Confira a carta em que Machado de Assis chorou a morte da esposa
Aventuras Na História
Dono de um talento único, Machado de Assis entrou para os livros como um dos maiores escritores da literatura brasileira. Nascido em 21 de junho de 1839, no Rio de Janeiro, Joaquim Maria Machado de Assis era filho ex-escravos mulatos alforriados. Eram eles, o pintor Francisco José de Assis e a lavadeira Maria Leopoldina Machado de Assis.
Foi como romancista que Machado acabou eternizado nos livros de História. Entre suas obras mais famosas estão "Dom Casmurro", "Memórias Póstumas de Brás Cubas" e "Quincas Borba", marcados pela crítica sutil à sociedade brasileira da época.
"Dom Casmurro", talvez sua obra mais famosa, é frequentemente estudada nas escolas brasileiras por sua narrativa envolvente. Já "Memórias Póstumas de Brás Cubas" chama atenção de diferentes gerações ao apresentar um narrador defunto, oferecendo uma visão satírica da sociedade.
A esposa
Sobre sua vida íntima, em 1868, o escritor Machado de Assis uniu-se em matrimônio à portuguesa Carolina Augusta Xavier de Novais, irmã do poeta Faustino Xavier de Novais. O casamento, que perdurou por 35 anos, teve um desfecho melancólico com o falecimento de Carolina em 20 de outubro de 1904.
A perda inspirou Machado a compor o célebre soneto "A Carolina", além de expressar sua profunda tristeza em uma carta endereçada ao amigo Joaquim Nabuco, a qual foi documentada no site do Instituto Moreira Salles.
Nessa carta melancólica, Machado desabafa sobre o peso devastador da perda e agradece pela solidariedade do colega. Ele explica que a ausência de Carolina deixou um vazio em sua vida.
Machado ainda compartilha sua realidade solitária, permanecendo na residência marcada por inúmeras lembranças de Carolina. O escritor também se desculpa por não conseguir responder de imediato a outra correspondência de Nabuco.

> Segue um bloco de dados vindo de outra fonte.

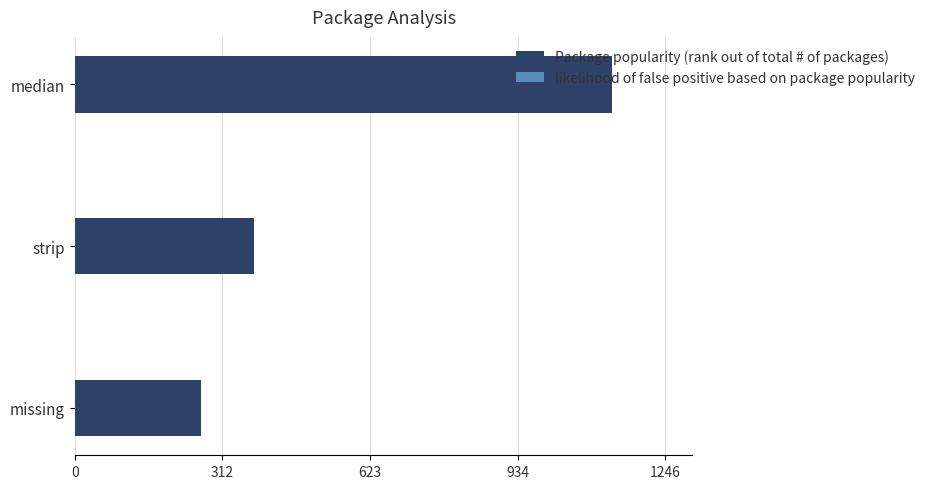

What is the sum of all Package popularity (rank out of total # of packages) values?

1778.0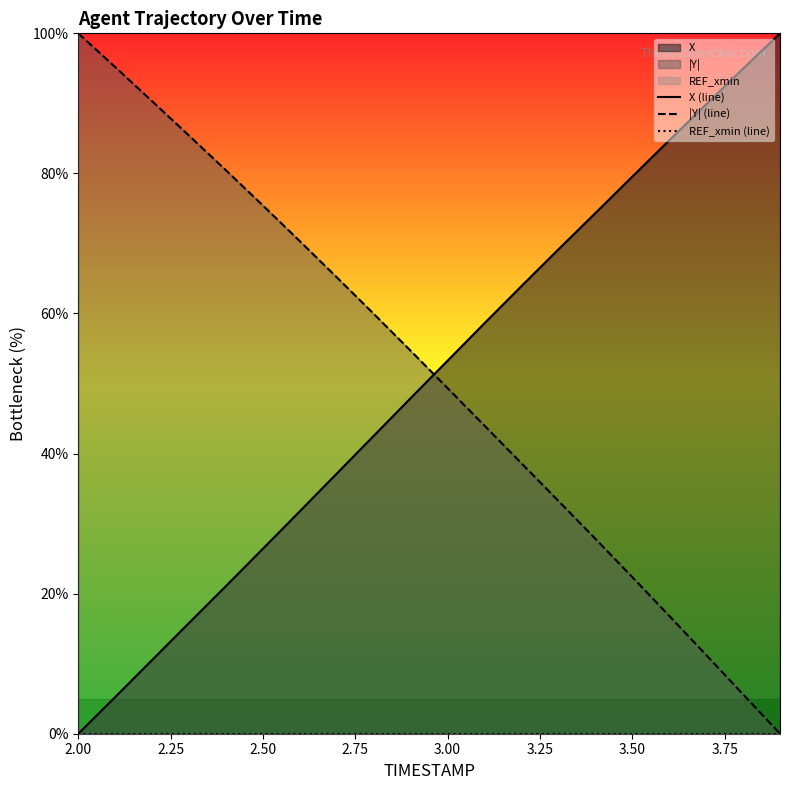

Is it true that |Y| (line) equals 106.1 at 2.50?

False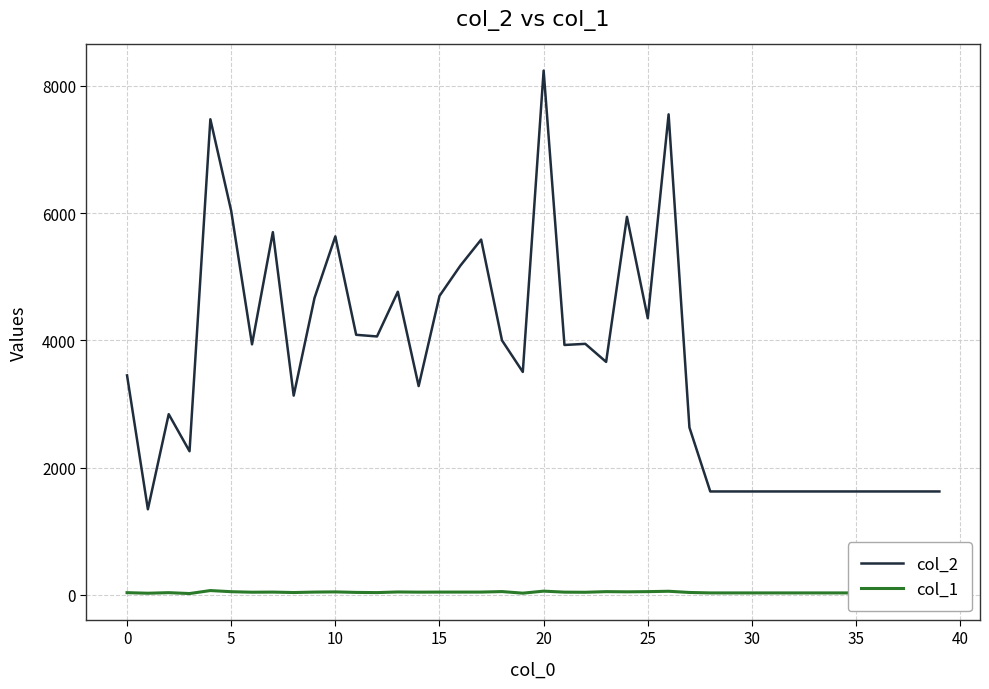

List the series in order of their overall mean, lowest first.

col_1, col_2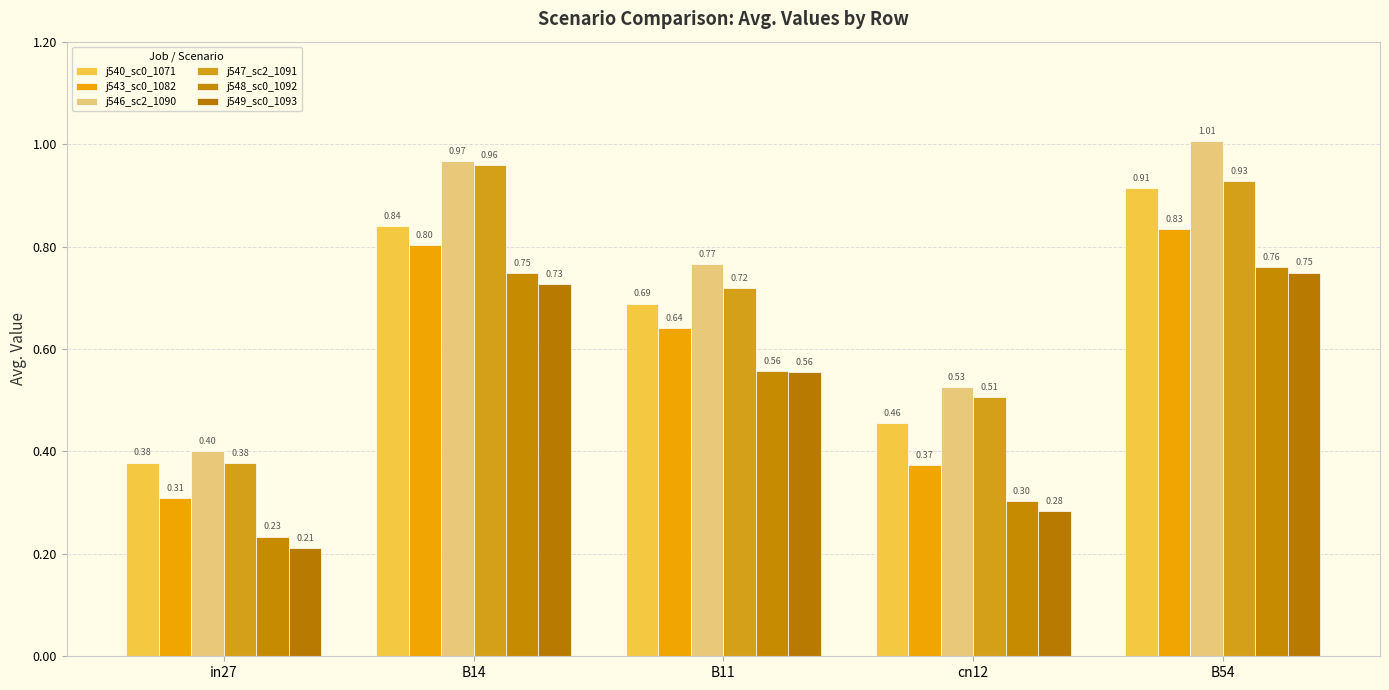

Does the chart contain stacked bars?

No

Confira a carta completa abaixo:
"Rio de Janeiro, 20 de novembro de 1904
Meu caro Nabuco,
Tão longe, em outro meio, chegou-lhe a notícia da minha grande desgraça, e você expressou logo a sua simpatia por um telegrama. A única palavra com que lhe agradeci[1] é a mesma que ora lhe mando, não sabendo outra que possa dizer tudo o que sinto e me acabrunha. Foi-se a melhor parte da minha vida, e aqui estou só no mundo. Note que a solidão não me é enfadonha, antes me é grata, porque é um modo de viver com ela, ouvi-la, assistir aos mil cuidados que essa companheira de 35 anos de casados tinha comigo; mas não há imaginação que não acorde, e a vigília aumenta a falta da pessoa amada. Éramos velhos, e eu contava morrer antes dela, o que seria um grande favor; primeiro porque não acharia a ninguém que melhor me ajudasse a morrer; segundo, porque ela deixa alguns parentes que a consolariam das saudades, e eu não tenho nenhum. Os meus são os amigos, e verdadeiramente são os melhores; mas a vida os dispersa, no espaço, nas preocupações do espírito e na própria carreira que a cada um cabe. Aqui me fico, por ora na mesma casa, no mesmo aposento, com os mesmos adornos seus. Tudo me lembra a minha meiga Carolina. Como estou à beira do eterno aposento, não gastarei muito tempo em recordá-la. Irei vê-la, ela me esperará.
Não posso, meu caro amigo, responder agora à sua carta de 8 de outubro; recebi-a dias depois do falecimento de minha mulher, e você compreende que apenas posso falar deste fundo golpe.
Até outra e breve; então lhe direi o que convém ao assunto daquela carta, que, pelo afeto e sinceridade, chegou à hora dos melhores remédios. Aceite este abraço do triste amigo velho
Machado de Assis"
Este documento histórico é parte da correspondência entre Machado de Assis e Joaquim Nabuco, organizada por Graça Aranha e publicada pela Academia Brasileira de Letras em parceria com a Topbooks no ano de 2003.